The Jackson Volcano, also known as the Jackson Dome, is a fascinating attraction in Jackson, Mississippi. It carries a 125 million year history.
The volcano sits more than 2,900 feet beneath the city of the same name and located under the Mississippi Coliseum. The surrounding terrain is uplifted, creating a large area of rock dense enough to be noticed in local gravity measurements.
The Jackson Volcano hasn’t been active for more than 70 million years. It’s believed to have erupted about 66 million years ago. The most recent eruption was in the early Cretaceous period. Geologists have known about the volcano since the 1860s, but energy exploration has increased their understanding of its structure. A coral reef once existed within the dome’s caldera. It serves as a reminder of the deep geologic history of the Mississippi region.

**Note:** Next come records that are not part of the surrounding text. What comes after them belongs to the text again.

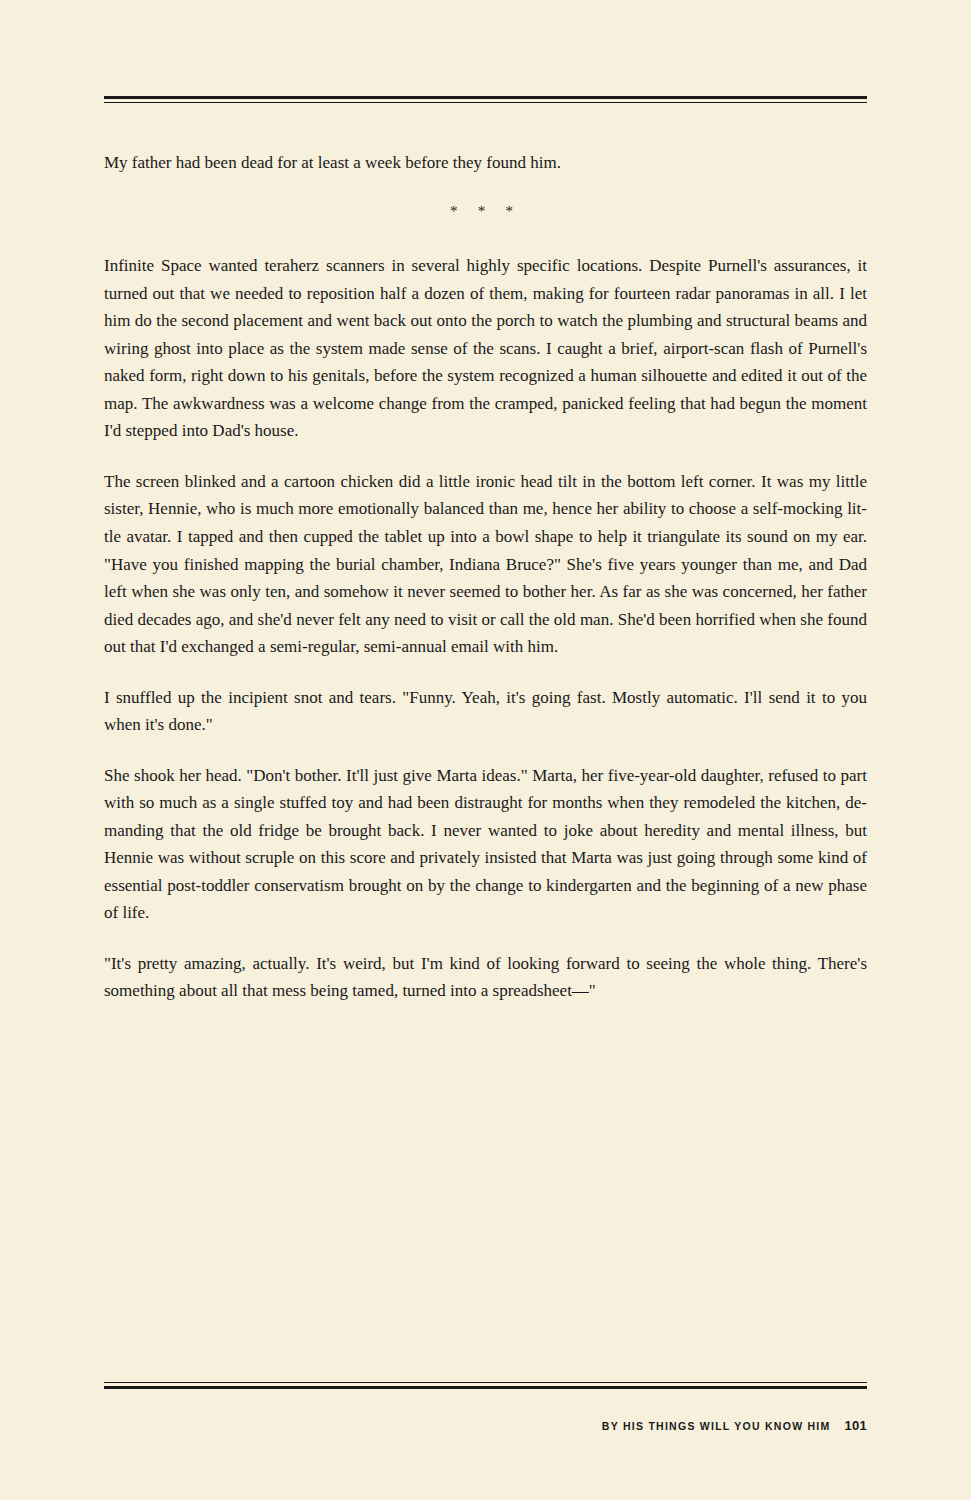My father had been dead for at least a week before they found him.
* * *
Infinite Space wanted teraherz scanners in several highly specific locations. Despite Purnell's assurances, it turned out that we needed to reposition half a dozen of them, making for fourteen radar panoramas in all. I let him do the second placement and went back out onto the porch to watch the plumbing and structural beams and wiring ghost into place as the system made sense of the scans. I caught a brief, airport-scan flash of Purnell's naked form, right down to his genitals, before the system recognized a human silhouette and edited it out of the map. The awkwardness was a welcome change from the cramped, panicked feeling that had begun the moment I'd stepped into Dad's house.
The screen blinked and a cartoon chicken did a little ironic head tilt in the bottom left corner. It was my little sister, Hennie, who is much more emotionally balanced than me, hence her ability to choose a self-mocking little avatar. I tapped and then cupped the tablet up into a bowl shape to help it triangulate its sound on my ear. "Have you finished mapping the burial chamber, Indiana Bruce?" She's five years younger than me, and Dad left when she was only ten, and somehow it never seemed to bother her. As far as she was concerned, her father died decades ago, and she'd never felt any need to visit or call the old man. She'd been horrified when she found out that I'd exchanged a semi-regular, semi-annual email with him.
I snuffled up the incipient snot and tears. "Funny. Yeah, it's going fast. Mostly automatic. I'll send it to you when it's done."
She shook her head. "Don't bother. It'll just give Marta ideas." Marta, her five-year-old daughter, refused to part with so much as a single stuffed toy and had been distraught for months when they remodeled the kitchen, demanding that the old fridge be brought back. I never wanted to joke about heredity and mental illness, but Hennie was without scruple on this score and privately insisted that Marta was just going through some kind of essential post-toddler conservatism brought on by the change to kindergarten and the beginning of a new phase of life.
"It's pretty amazing, actually. It's weird, but I'm kind of looking forward to seeing the whole thing. There's something about all that mess being tamed, turned into a spreadsheet—"
By His Things Will You Know Him 101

The Jackson Volcano is the oldest known volcanic structure in the United States. The thick, dense area of rock serves to form the base of the city of Jackson. It built itself on top of an anticline that was formed millions of years ago. Its unique geological history makes the Mississippi volcanic region one of only four which exist inside-city in the United States.
Although the Jackson Volcano is now extinct, the dome still serves as a significant source of carbon dioxide east of the Mississippi River, which is crucial for oil production. The Jackson Volcano has been a source of natural gas and minor crude oil since the 1930s.
The crater that it left has a history of approximately 125 million years, and its main features are evident in the area’s geological history.